» **Your instructions**
Transcribe the listing exactly, skipping every picture.

» **Data segment**

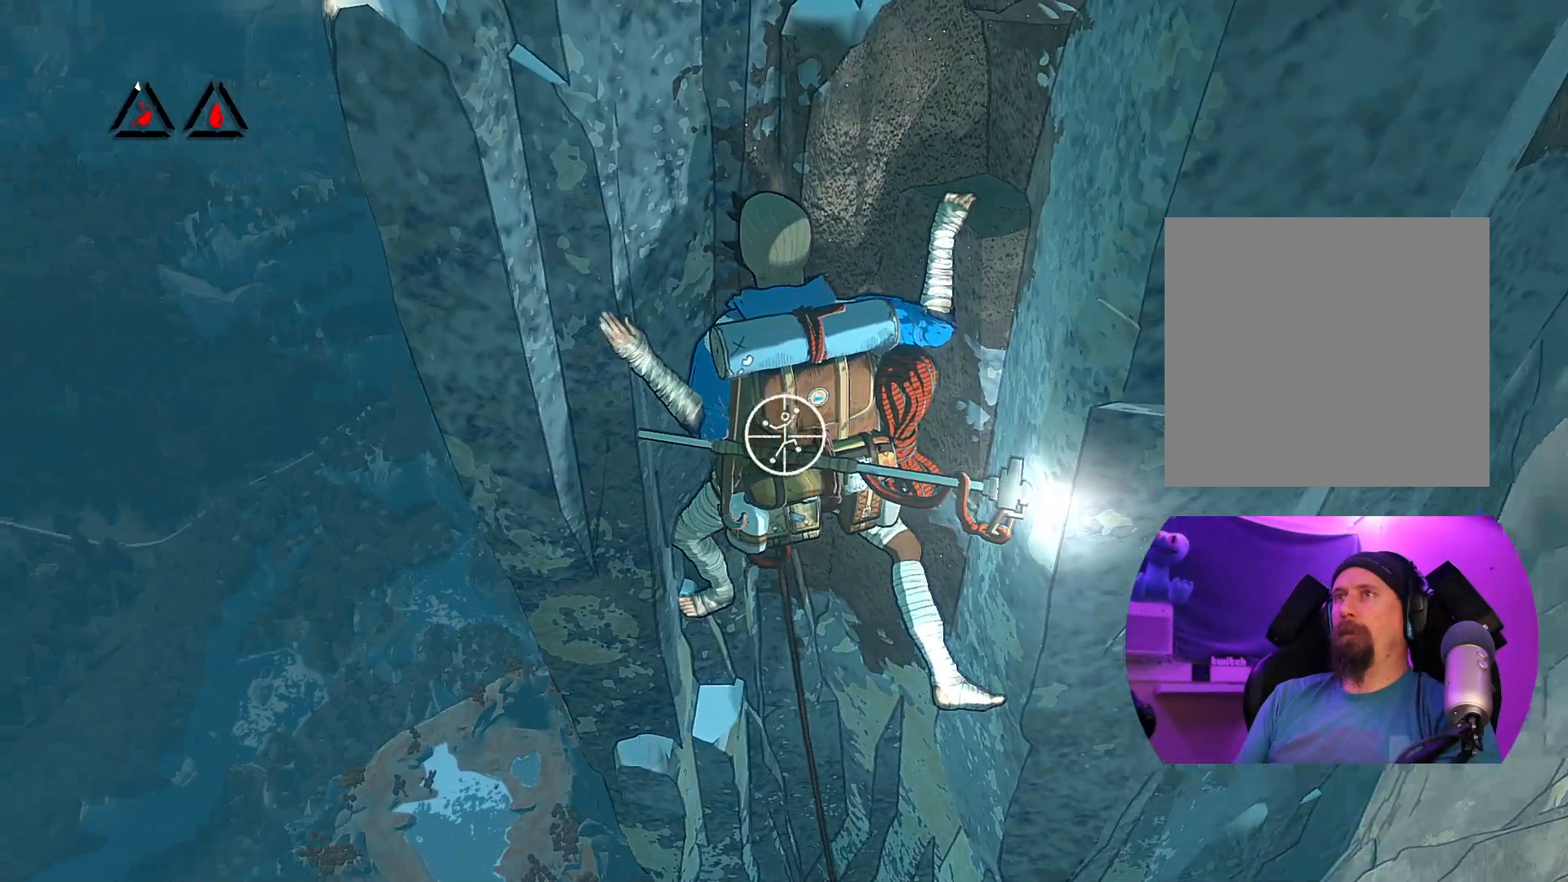
{"buttons": ["R1"], "left_stick": "center", "right_stick": "center", "events": [[17, "right_stick", "up-left"], [300, "right_stick", "center"]]}
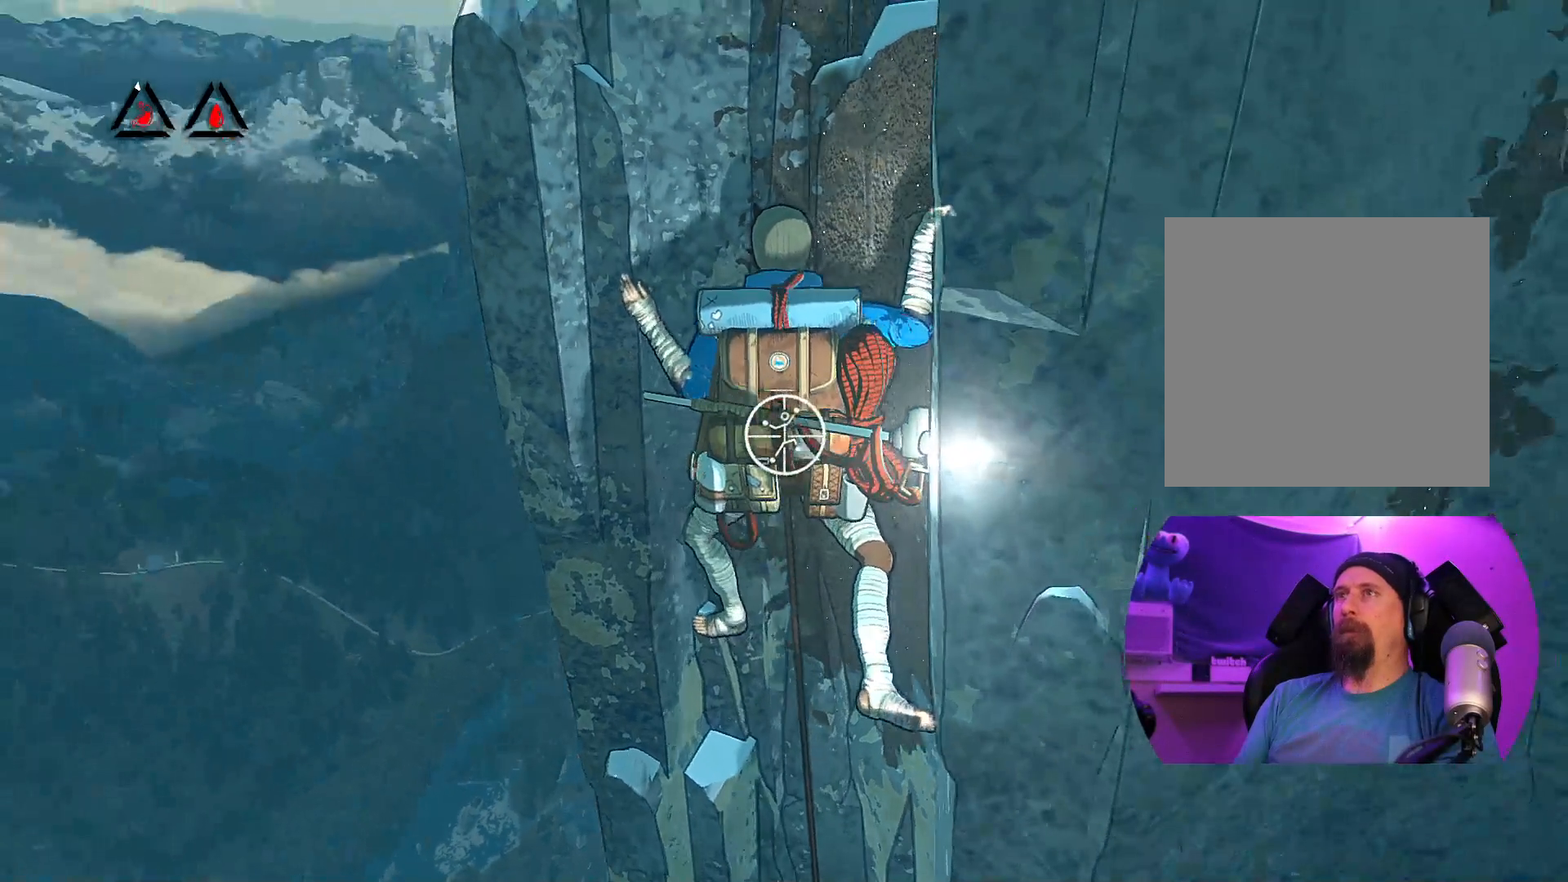
{"buttons": ["R1"], "left_stick": "up-left", "right_stick": "center", "events": [[117, "left_stick", "up-left"]]}
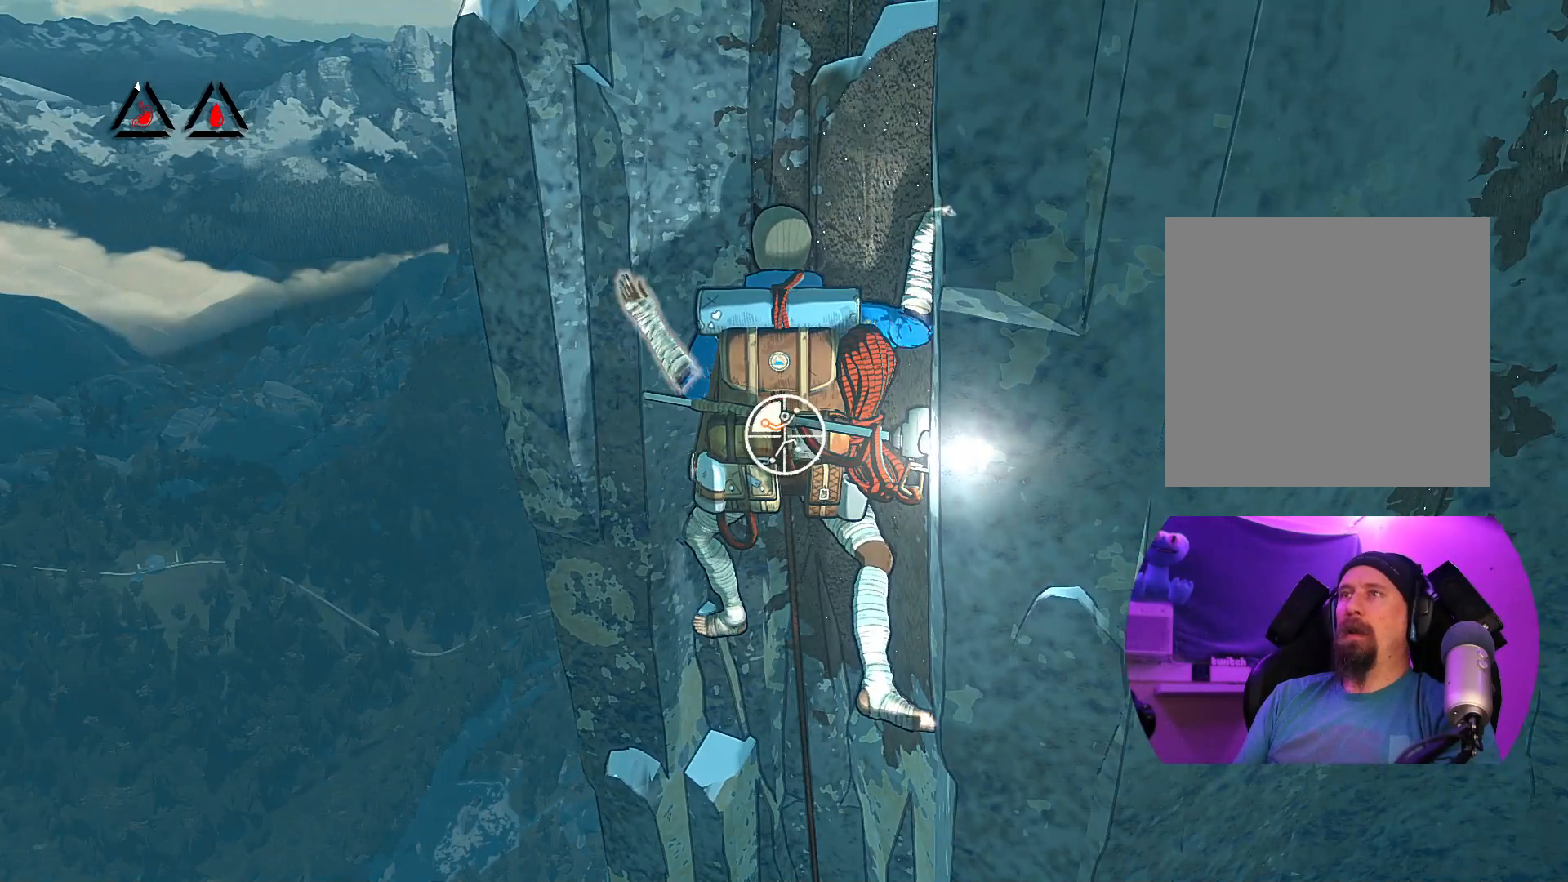
{"buttons": [], "left_stick": "up-right", "right_stick": "center", "events": [[17, "R1", "up"], [83, "left_stick", "up"], [467, "left_stick", "up-right"]]}
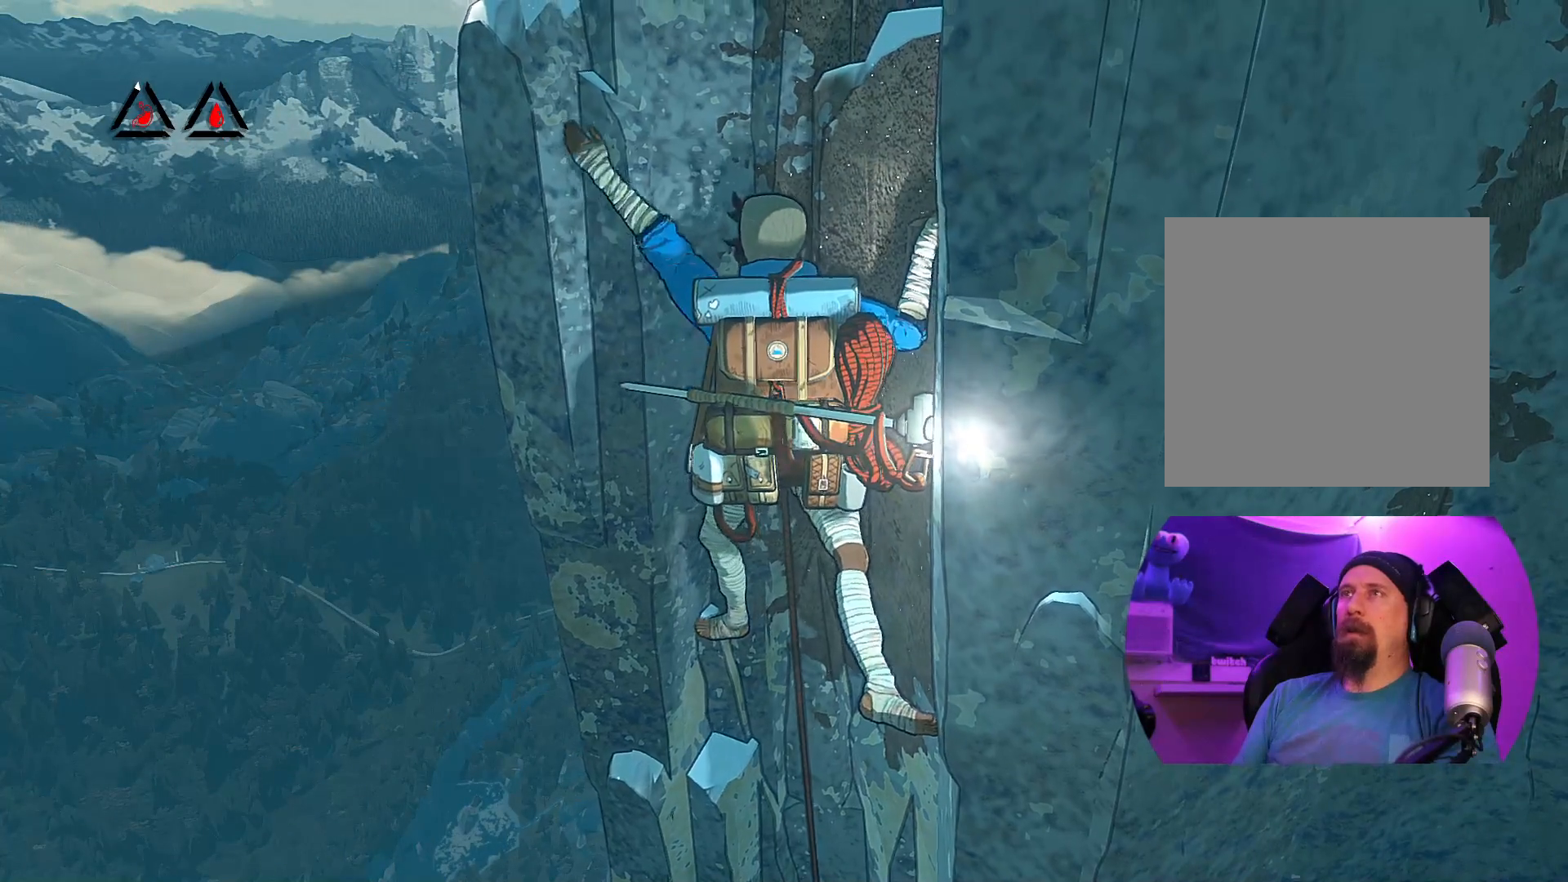
{"buttons": [], "left_stick": "center", "right_stick": "center", "events": [[67, "left_stick", "center"], [200, "left_stick", "up-right"], [333, "left_stick", "center"]]}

» **Exercise output**
{"buttons": ["R1"], "left_stick": "center", "right_stick": "center", "events": [[17, "right_stick", "up-left"], [300, "right_stick", "center"]]}
{"buttons": ["R1"], "left_stick": "up-left", "right_stick": "center", "events": [[117, "left_stick", "up-left"]]}
{"buttons": [], "left_stick": "up-right", "right_stick": "center", "events": [[17, "R1", "up"], [83, "left_stick", "up"], [467, "left_stick", "up-right"]]}
{"buttons": [], "left_stick": "center", "right_stick": "center", "events": [[67, "left_stick", "center"], [200, "left_stick", "up-right"], [333, "left_stick", "center"]]}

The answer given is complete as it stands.